SHORT EXERCISE
Extract the lines below verbatim, starting at the first line and ending at the line that contains "Entered: 12:05:14", with both ends included. Give only those lines.

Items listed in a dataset

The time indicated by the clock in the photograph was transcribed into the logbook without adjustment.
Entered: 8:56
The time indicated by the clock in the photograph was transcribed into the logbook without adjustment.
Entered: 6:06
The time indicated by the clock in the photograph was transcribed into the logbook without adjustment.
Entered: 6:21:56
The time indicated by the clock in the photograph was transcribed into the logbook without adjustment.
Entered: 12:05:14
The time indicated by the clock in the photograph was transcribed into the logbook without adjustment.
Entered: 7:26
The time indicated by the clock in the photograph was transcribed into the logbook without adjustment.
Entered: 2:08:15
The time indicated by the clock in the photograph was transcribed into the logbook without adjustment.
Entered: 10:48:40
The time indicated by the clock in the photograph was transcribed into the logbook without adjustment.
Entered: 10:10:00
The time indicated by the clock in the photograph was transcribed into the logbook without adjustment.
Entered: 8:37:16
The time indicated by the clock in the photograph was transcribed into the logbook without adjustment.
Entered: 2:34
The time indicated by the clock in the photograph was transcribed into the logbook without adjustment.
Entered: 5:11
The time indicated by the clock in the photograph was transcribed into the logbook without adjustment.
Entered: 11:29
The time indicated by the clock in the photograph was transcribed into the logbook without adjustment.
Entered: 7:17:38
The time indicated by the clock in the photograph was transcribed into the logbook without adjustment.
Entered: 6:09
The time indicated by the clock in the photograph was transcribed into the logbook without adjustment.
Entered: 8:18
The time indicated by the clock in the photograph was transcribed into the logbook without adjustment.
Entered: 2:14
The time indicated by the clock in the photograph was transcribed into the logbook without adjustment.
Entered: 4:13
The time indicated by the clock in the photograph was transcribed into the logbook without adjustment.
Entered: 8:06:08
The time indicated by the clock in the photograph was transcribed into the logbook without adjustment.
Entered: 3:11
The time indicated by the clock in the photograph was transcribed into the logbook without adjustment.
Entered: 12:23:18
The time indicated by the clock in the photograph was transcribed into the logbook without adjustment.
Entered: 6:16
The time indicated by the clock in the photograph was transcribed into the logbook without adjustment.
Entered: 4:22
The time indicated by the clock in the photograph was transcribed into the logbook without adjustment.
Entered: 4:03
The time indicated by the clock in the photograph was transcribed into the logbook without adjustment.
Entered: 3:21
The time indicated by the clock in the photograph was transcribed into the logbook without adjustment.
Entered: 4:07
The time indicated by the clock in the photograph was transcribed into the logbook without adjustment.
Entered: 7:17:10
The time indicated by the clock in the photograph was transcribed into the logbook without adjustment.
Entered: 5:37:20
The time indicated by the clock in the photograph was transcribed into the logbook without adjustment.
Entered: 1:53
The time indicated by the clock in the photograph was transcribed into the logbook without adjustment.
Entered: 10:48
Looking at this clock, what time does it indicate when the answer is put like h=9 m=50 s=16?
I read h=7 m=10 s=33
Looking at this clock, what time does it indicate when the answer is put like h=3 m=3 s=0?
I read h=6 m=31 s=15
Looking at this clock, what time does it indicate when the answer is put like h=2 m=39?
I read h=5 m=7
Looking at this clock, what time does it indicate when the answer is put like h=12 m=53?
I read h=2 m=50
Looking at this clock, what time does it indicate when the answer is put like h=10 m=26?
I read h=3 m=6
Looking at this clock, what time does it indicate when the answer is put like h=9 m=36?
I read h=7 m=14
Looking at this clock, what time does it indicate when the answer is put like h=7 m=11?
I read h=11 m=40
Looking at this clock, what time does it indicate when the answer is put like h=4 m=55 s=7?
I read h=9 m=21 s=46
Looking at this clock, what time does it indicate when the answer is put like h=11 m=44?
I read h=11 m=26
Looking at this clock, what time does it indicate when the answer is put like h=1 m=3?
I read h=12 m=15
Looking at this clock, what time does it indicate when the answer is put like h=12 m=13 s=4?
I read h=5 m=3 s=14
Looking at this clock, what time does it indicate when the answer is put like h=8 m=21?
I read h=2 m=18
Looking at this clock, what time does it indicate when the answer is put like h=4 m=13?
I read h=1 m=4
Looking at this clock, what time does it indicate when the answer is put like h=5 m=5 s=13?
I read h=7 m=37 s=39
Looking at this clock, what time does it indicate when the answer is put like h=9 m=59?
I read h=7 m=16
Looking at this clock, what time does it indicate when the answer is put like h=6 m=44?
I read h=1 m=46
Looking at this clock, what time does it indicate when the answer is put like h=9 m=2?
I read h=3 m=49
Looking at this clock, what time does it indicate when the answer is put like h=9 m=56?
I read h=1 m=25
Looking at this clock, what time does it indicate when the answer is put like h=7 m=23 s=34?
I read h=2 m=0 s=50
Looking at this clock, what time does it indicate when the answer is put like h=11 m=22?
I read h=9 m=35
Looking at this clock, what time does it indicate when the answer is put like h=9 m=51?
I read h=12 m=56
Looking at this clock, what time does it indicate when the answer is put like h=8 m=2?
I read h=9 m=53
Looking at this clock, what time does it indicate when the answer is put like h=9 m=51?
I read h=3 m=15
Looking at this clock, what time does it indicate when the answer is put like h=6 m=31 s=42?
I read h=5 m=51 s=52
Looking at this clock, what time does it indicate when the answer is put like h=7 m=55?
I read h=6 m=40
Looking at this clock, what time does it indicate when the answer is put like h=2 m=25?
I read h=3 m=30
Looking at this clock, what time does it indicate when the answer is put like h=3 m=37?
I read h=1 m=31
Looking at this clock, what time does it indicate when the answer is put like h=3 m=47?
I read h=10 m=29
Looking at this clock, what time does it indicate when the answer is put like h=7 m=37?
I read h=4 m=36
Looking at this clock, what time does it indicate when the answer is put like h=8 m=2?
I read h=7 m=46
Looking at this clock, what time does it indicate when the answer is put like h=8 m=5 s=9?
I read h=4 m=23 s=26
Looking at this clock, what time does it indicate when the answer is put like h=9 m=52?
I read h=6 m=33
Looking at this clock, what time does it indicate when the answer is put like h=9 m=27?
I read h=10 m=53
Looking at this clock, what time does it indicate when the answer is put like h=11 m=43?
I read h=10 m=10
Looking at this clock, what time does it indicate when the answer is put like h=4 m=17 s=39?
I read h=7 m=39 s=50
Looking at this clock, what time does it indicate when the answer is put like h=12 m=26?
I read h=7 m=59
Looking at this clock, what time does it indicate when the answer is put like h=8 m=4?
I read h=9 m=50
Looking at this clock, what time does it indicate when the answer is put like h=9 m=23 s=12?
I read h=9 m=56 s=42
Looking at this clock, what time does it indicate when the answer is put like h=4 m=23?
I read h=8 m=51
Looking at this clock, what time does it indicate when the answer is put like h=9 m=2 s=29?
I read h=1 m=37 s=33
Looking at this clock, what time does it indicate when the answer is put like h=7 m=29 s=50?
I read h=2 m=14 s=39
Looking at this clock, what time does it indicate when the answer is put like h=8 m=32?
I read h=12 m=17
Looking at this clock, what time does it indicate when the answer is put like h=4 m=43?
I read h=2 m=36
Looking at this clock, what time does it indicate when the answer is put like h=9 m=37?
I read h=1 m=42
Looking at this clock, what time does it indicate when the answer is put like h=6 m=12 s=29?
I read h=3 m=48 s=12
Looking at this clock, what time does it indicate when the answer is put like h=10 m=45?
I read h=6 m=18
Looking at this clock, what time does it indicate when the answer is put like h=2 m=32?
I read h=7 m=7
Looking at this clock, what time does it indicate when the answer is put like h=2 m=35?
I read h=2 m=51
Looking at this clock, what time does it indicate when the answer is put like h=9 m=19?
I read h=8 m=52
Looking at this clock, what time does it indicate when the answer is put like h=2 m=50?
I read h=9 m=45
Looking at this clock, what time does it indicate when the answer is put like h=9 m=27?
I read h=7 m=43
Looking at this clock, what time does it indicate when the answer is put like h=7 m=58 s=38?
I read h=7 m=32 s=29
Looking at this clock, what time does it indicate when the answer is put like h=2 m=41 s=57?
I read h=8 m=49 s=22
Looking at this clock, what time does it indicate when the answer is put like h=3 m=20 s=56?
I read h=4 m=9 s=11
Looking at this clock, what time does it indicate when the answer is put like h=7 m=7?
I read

EXERCISE RESPONSE
The time indicated by the clock in the photograph was transcribed into the logbook without adjustment.
Entered: 8:56
The time indicated by the clock in the photograph was transcribed into the logbook without adjustment.
Entered: 6:06
The time indicated by the clock in the photograph was transcribed into the logbook without adjustment.
Entered: 6:21:56
The time indicated by the clock in the photograph was transcribed into the logbook without adjustment.
Entered: 12:05:14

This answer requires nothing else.